King George and Deception Island, South Shetlands

There was something Mediterranean about the view outside this morning: sun sparkling on a placid sea, a semicircular rocky bay with dramatic volcanic cliffs and brightly-coloured buildings behind the beach. Last night we left the icy white wonderland of the Weddell Sea and have now traveled northwest to the South Shetlands, an archipelago renowned for strong winds and violent storms. So this was freak weather indeed: blue skies and halcyon seas. It was also from the sublime to the ridiculous: from the pristine beauty of armadas of sailing icebergs, to the scientific suburbia of King George Island. This is the most populated part of Antarctica: on this one island alone there are 13 different research bases. To our left, the smart blue prefabs of the Chinese base, Great Wall, in front of us the small town of Frei, the Chilean base, and to our right, the red hangers of Bellingshausen, the Russian base. Once ashore we wandered around to look at the neighborhood. The Chilean community includes several families, a small school, a gym, a small blue church and a signpost built out of whale vertebrae. Sturdier souls marched out across the meltwater stream which marks the boundary (and one hour time zone difference!) between the Chilean and Russian camps, and there on a volcanic crag was the Disney-like apparition of a timber Russian Orthodox Church. Swathed in plastic and scaffolding, it is being strengthened to withstand the hurricane-force winds which punch through these islands at regular intervals. What a strange sight! A triumph of carpentry over commonsense, and just another twist to the cultural counterpane these islands have become. Beyond it is a small orange building funded by Coca-Cola for environmental education; appropriate perhaps, as the plain below still glitters with remnant glass shards from 40 years of drinks bottles, recently cleared.
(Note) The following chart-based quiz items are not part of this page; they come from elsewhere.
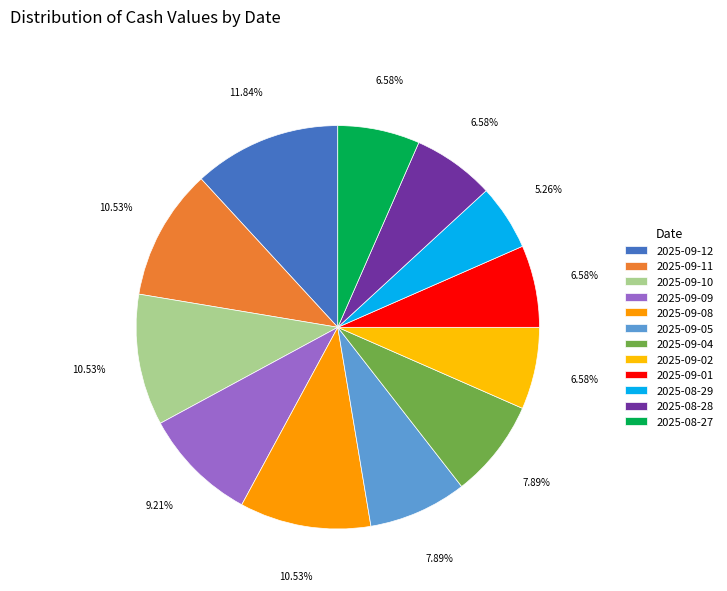

To the nearest percent, what percentage of the pie is 2025-09-10?

11%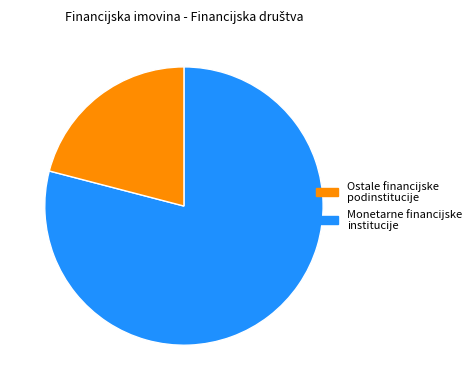

Does any single category account for the majority?

Yes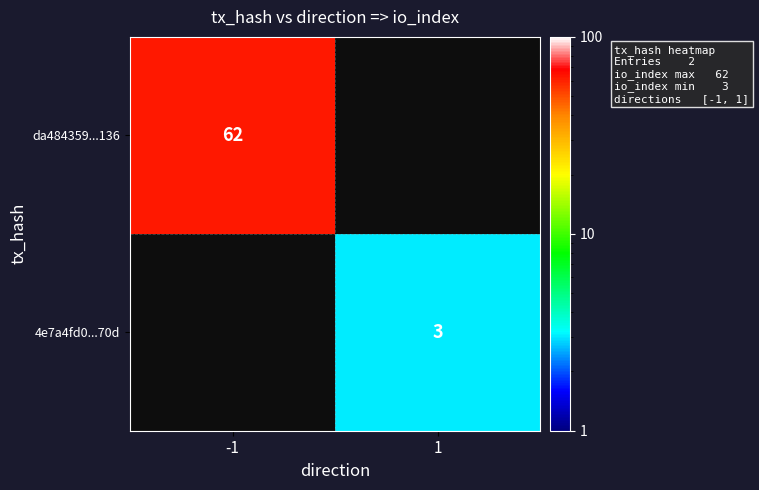

How many data points does each series have?

2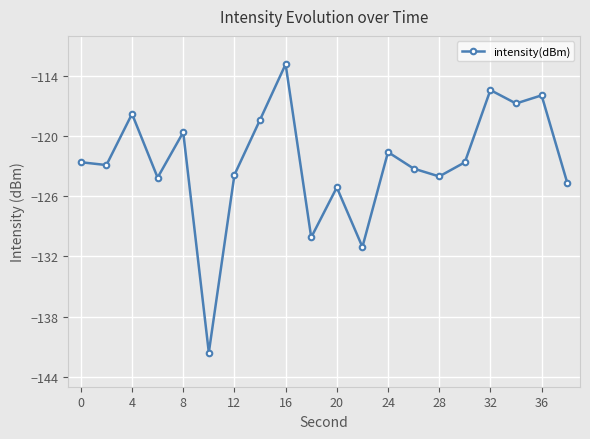

What is the value of the 12th point from the left?

-131.1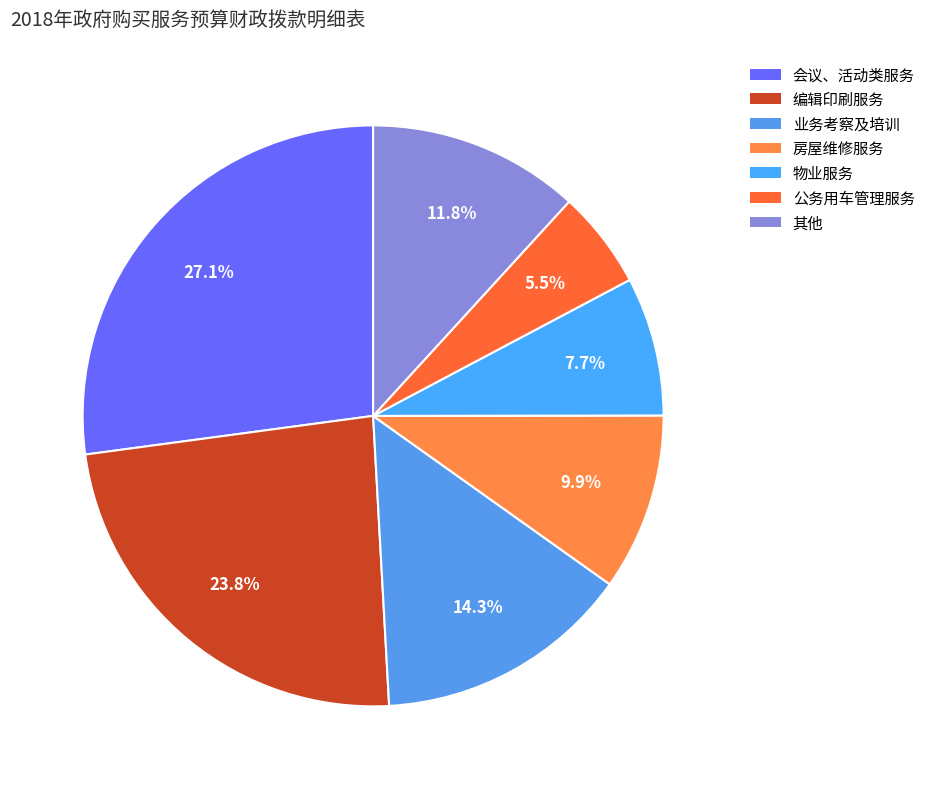

To the nearest percent, what is the difference between the largest and smallest slice percentages?

22%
We left this bizarre toy town and steamed west for Deception, but somehow we just kept getting interrupted by the wildlife: first two groups of Orcas butting through a choppy sea, then Orcas menacing a Humpback Whale and calf, then Orcas pursuing penguins, and lastly Orcas shadowing a Sei Whale which steamed on, unfazed by its powerful escorts. But Deception Island beckoned: a huge volcanic caldera 8 miles across breached by the sea on one side which made a perfect sheltered harbour for the 19th century whalers. The National Geographic Endeavour squeezed in through the narrow gateway of Neptune's Bellows, then anchored in Whaler's Bay. This was a chance to stride along the black cinder beach, explore the rusting whaling station and reflect on the 1968 volcanic eruption which all but destroyed the British administrative base here. And just to prove that humans never learn, over 30 reckless souls took a hot bath in a steaming beach bowl dug out by the crew, while the rest of us looked on, aghast.